Tag Archives: Marcel Proust

Read Novels before judging others

“In American legal discourse, empathy is often portrayed as less respectable than Satan. Judges are presented as elements in the vast economic machine. Their job is to keep the conveyor belt flowing and to dispose of human widgets who come out defective. For these functionaries to be aware of those standing before them as fellow human beings would be dangerous.”

Yet, “Reading [novels] makes a judge capable of projecting himself into the lives of others, lives that have nothing in common with his own, even lives in completely different eras or cultures. And this empathy, this ability to envision the practical consequences on one’s contemporaries of a law or a legal decision, seems to me a crucial quality in a judge.”
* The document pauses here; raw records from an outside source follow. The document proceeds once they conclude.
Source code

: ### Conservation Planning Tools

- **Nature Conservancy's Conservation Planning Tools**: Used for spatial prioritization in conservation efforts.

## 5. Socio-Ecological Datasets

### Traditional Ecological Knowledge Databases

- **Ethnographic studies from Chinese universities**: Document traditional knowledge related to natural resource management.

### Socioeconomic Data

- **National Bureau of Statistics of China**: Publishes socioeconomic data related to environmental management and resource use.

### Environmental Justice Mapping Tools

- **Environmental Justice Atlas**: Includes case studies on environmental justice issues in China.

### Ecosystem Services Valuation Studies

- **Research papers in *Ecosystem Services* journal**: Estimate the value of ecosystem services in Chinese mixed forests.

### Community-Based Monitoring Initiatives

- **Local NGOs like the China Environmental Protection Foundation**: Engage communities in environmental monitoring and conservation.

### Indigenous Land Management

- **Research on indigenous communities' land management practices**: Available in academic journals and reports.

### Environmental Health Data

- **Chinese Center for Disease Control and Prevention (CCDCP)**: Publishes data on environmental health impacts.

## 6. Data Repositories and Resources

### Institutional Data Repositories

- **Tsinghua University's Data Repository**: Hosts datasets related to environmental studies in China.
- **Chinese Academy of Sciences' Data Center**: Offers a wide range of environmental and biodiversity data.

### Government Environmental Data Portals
Therefore three cheers to Justice Stephen G. Breyer, who read Marcel Proust, and proclaimed the French author:

“the Shakespeare of the inner world,” “a writer who can give readers a sense of knowing the one thing it is completely impossible to know—what it is like to be another person.”

Source: theatlantic.com

Writers are obligated to live for themselves

“And yet I had not been wrong, perhaps, after all, in sacrificing not only the vain pleasures of the world but the real pleasure of friendship to that of spending the whole day in this green garden.  People who enjoy the capacity—it is true that such people are artists, and I had long been convinced that I should never be that—are also under an obligation to live for themselves. And friendship is a dispensation from this duty, an abdication of self.  Even conversation, which is the mode of expression of friendship, is a superficial digression which gives us no new acquisition. We may talk for a lifetime without doing more than indefinitely repeat the vacuity of a minute, whereas the march of thought in the solitary travail of artistic creation proceeds downwards, into the depths, in the only direction that is not closed to us, along which we are free to advance—though with more effort, it is true—towards a goal of truth.  And friendship is not merely devoid of virtue, like conversation, it is fatal to us as well. For the sense of boredom which it is impossible not to feel in a friend’s company (when, that is to say, we must remain exposed on the surface of our consciousness, instead of pursuing our voyage of discovery into the depths) for those of us in whom the law of development is purely internal—that first impression of boredom our friendship impels us to correct when we are alone again, to recall with emotion the words uttered by our friend, to look upon them as a valuable addition to our substance, albeit we are not like buildings to which stones can be added from without, but like trees which draw from their own sap the knot that duly appears on their trunks, the spreading roof of their foliage.”